С другой стороны мы видим учёных-археологов, путешествовавших к столь же отдалённым местам и страдавших нисколько не меньше, но относящихся к своей работе совершенно иначе. Они руководствовались не жаждой приключений и приобретений, а взвешенным любопытством.
Найти грань между любителями и профессионалами довольно сложно. Обозначилась ли она, когда в конце XIX века Флиндерс Петри разработал сравнительную методику или когда сэр Мортимер Уилер в конце 1920-х предложил систему вертикальных раскопок? На мой взгляд, это могло произойти, когда один человек объединил новые технологии с археологической грамотностью, отказавшись от сенсаций в пользу объективности — так что возврат к прежним методам работы стал уже невозможен. Имя этого человека – Дороти Энни Элизабет Гаррод (1892-1968).
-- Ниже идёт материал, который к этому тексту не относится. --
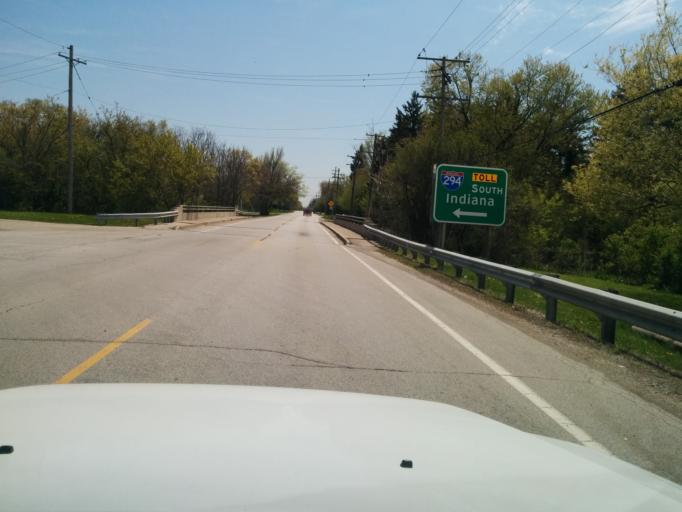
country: US
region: Illinois
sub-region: Cook County
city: Indian Head Park
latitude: 41.7605
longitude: -87.8966
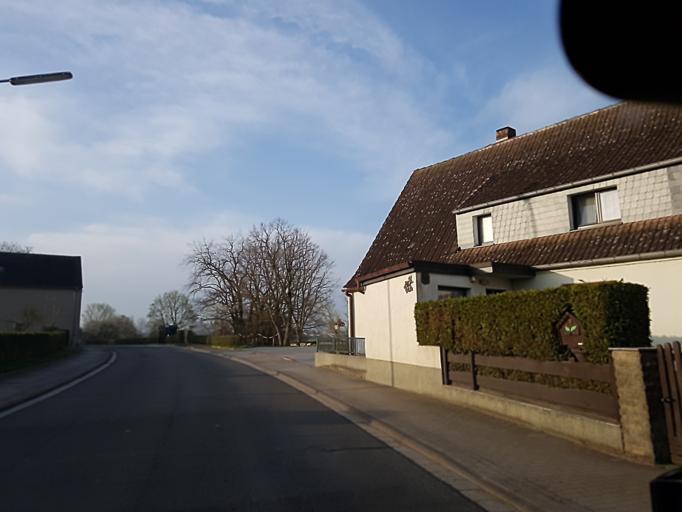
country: DE
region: Brandenburg
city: Muhlberg
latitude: 51.4206
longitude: 13.2656
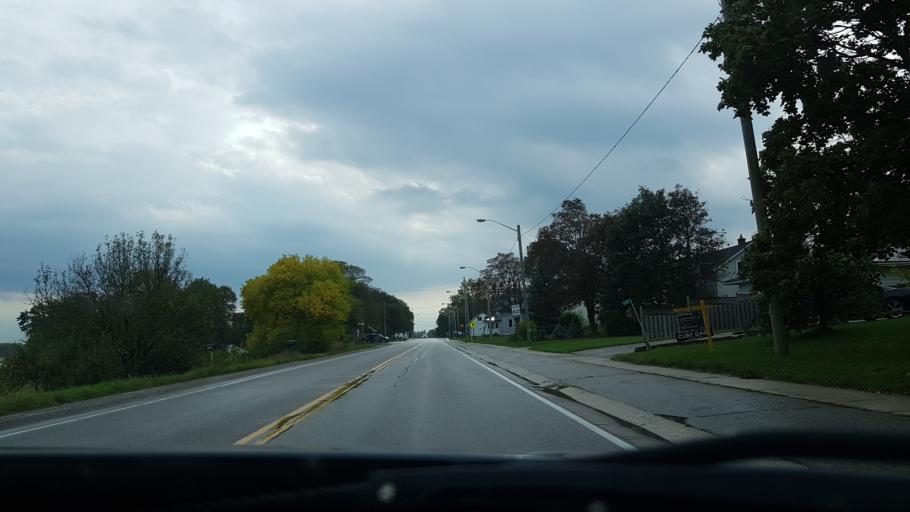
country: CA
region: Ontario
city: Omemee
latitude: 44.4415
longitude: -78.7730
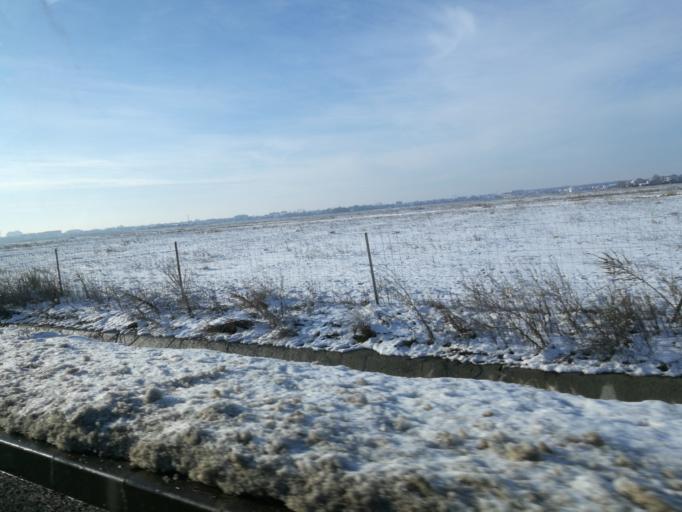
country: RO
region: Ilfov
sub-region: Voluntari City
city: Voluntari
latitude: 44.5069
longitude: 26.1606
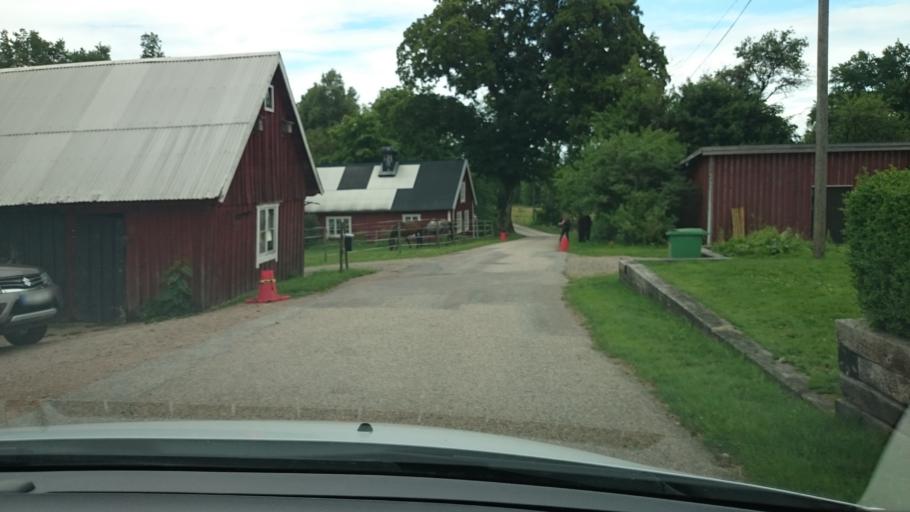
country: SE
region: Halland
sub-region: Hylte Kommun
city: Hyltebruk
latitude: 56.9666
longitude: 13.1971
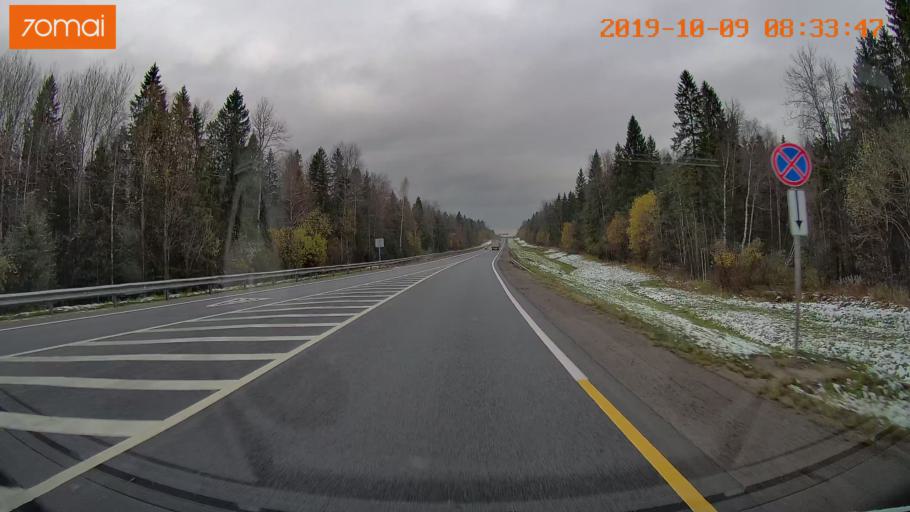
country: RU
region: Vologda
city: Gryazovets
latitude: 58.8873
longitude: 40.1901
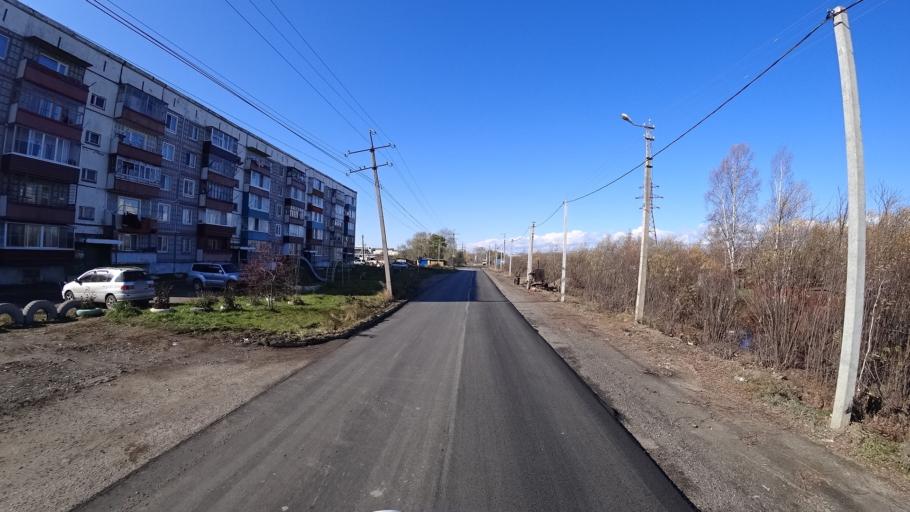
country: RU
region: Khabarovsk Krai
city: Amursk
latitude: 50.1052
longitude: 136.5163
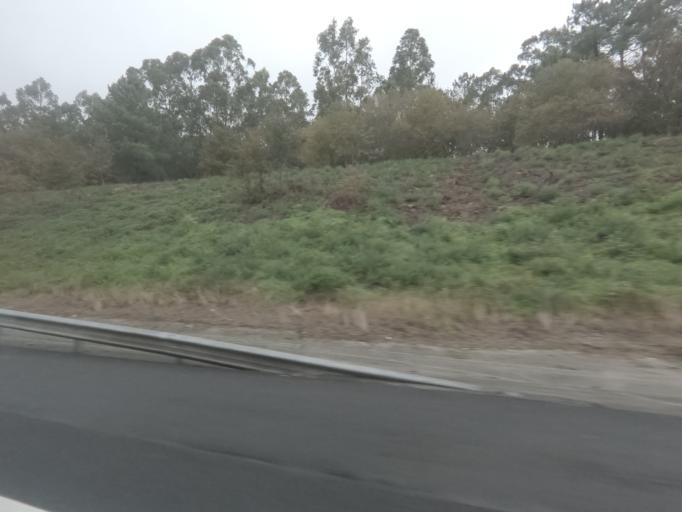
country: ES
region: Galicia
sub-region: Provincia de Pontevedra
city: Redondela
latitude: 42.2391
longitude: -8.6571
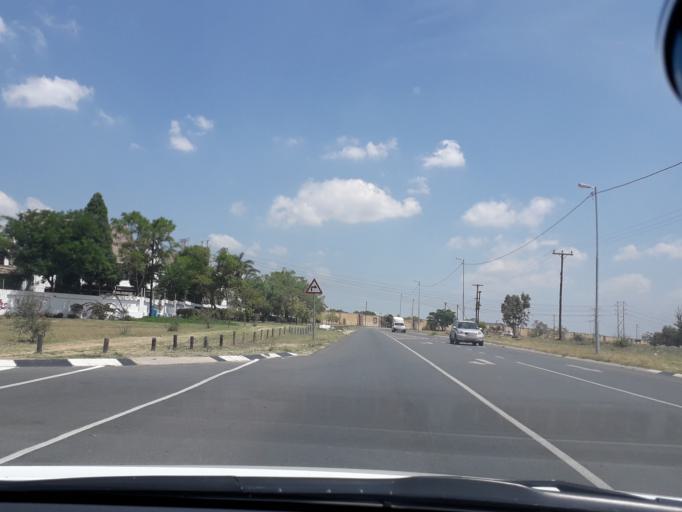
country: ZA
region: Gauteng
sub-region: City of Johannesburg Metropolitan Municipality
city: Midrand
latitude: -26.0126
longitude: 28.0768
Перед тем как стать первой женщиной-профессором в Кембридже, она провела два десятилетия, совершая выдающиеся открытия, которые подтвердили объективную силу научного подхода к археологическим раскопкам и полевым записям.
Дороти родилась в семье сэра Арчибальда Гаррода, который первым изучил, как биохимия и наследственность «переплетаются» и вызывают болезнь. Дедушка археолога – Альфред Гаррод – служил придворным врачом королевы Виктории. Таким образом Дороти росла в высоко интеллектуальной среде. Она и три её брата, казалось, были рождены для великих дел… Но тут на Европу обрушилась Первая мировая война, чтобы задушить поколение Дороти в своей холодной ярости. Два брата будущего археолога погибли на фронте, третий умер от испанки. Тогда Дороти взяла на себя священную обязанность компенсировать их потерю своими достижениями.
Перед девушкой встал вопрос: в какой сфере она применит свой ум и интеллект? Опустошённая потерей трёх братьев (кстати, есть мнение, что во время войны погиб и жених Дороти), она отправилась на Мальту, чтобы провести время с родителями и решить, чему же посвятить свою жизнь. Там, гуляя среди руин, британка заинтересовалась историей человеческого рода и, вернувшись в Великобританию в 1921 году, подала заявку на факультет антропологии Оксфордского университета. В 1922 она уже была во Франции, изучая искусство палеолита вместе с ведущим археологом в области доисторической эпохи – аббатом Анри Брёйлем. Брёйль, наставник с новаторскими для того времени взглядами, возбудил в девушке страсть к палеолиту. Дороти захотела разобраться в сложном происхождении человека, чтобы понять, как мы стали теми, кто мы есть.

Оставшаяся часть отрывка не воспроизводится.